Lung Cancer. 2007 Jun;56(3):377-81. doi: 10.1016/j.lungcan.2007.01.020. Epub 2007 Feb 27.
Extensive-stage small cell lung cancer (SCLC) is a highly aggressive malignancy for which little therapeutic progress has been made over the past 20 years. SCLC is a highly angiogenic tumor and targeting angiogenesis is being investigated. The putative mechanism of action of thalidomide is through inhibition of new blood vessel formation. This trial was designed to evaluate thalidomide in ES-SCLC.

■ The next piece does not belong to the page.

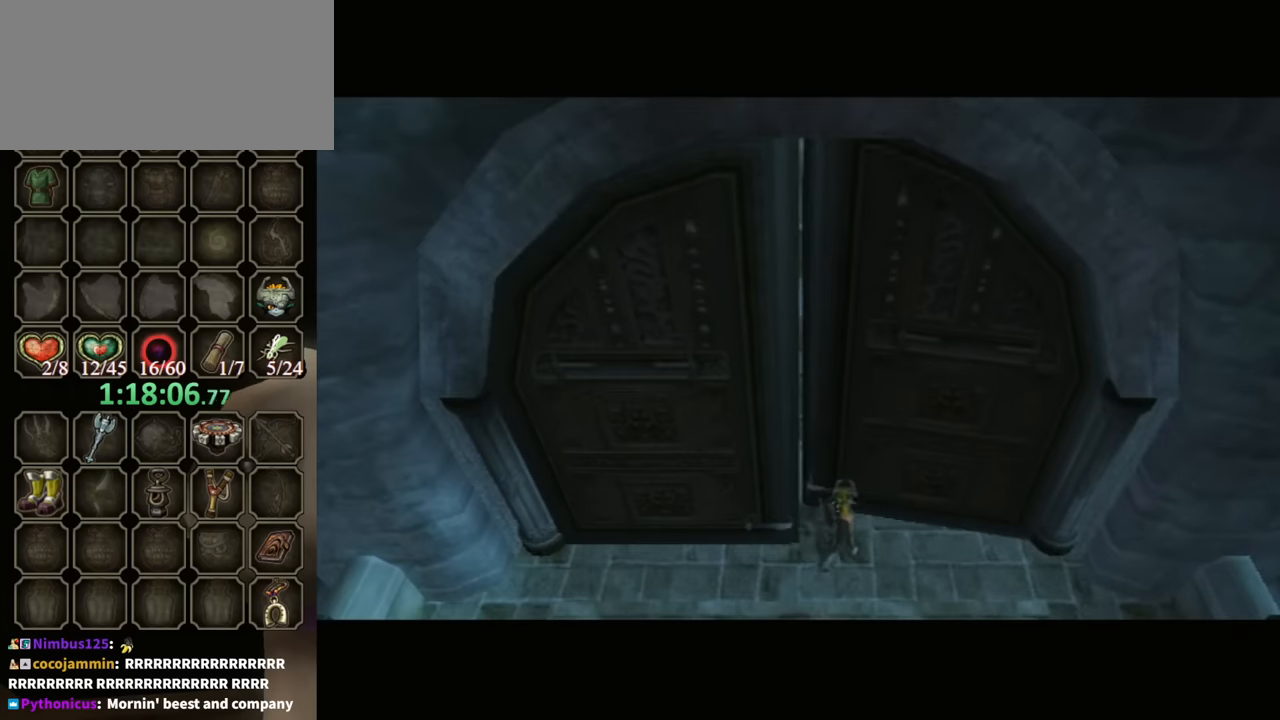
{"buttons": [], "left_stick": "center", "right_stick": "center", "events": []}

Patients who had received first-line chemotherapy without disease progression were eligible. Patients received thalidomide 200 mg daily as maintenance therapy starting 3-6 weeks after completion of chemotherapy.
Thirty patients were enrolled. Toxicity was minimal with grade 1 neuropathy in 27% of patients and only one case of grade 3 neuropathy. Median survival from time of initiation of induction chemotherapy was 12.8 months (95% CI: 10.1-15.8 months) and 1-year survival of 51.7% (95% CI: 32.5-67.9%). Median duration on thalidomide was 79 days.
Thalidomide 200mg daily is well tolerated when given as maintenance therapy for ES-SCLC after induction chemotherapy. Further evaluation of anti-angiogenic agents in SCLC is warranted.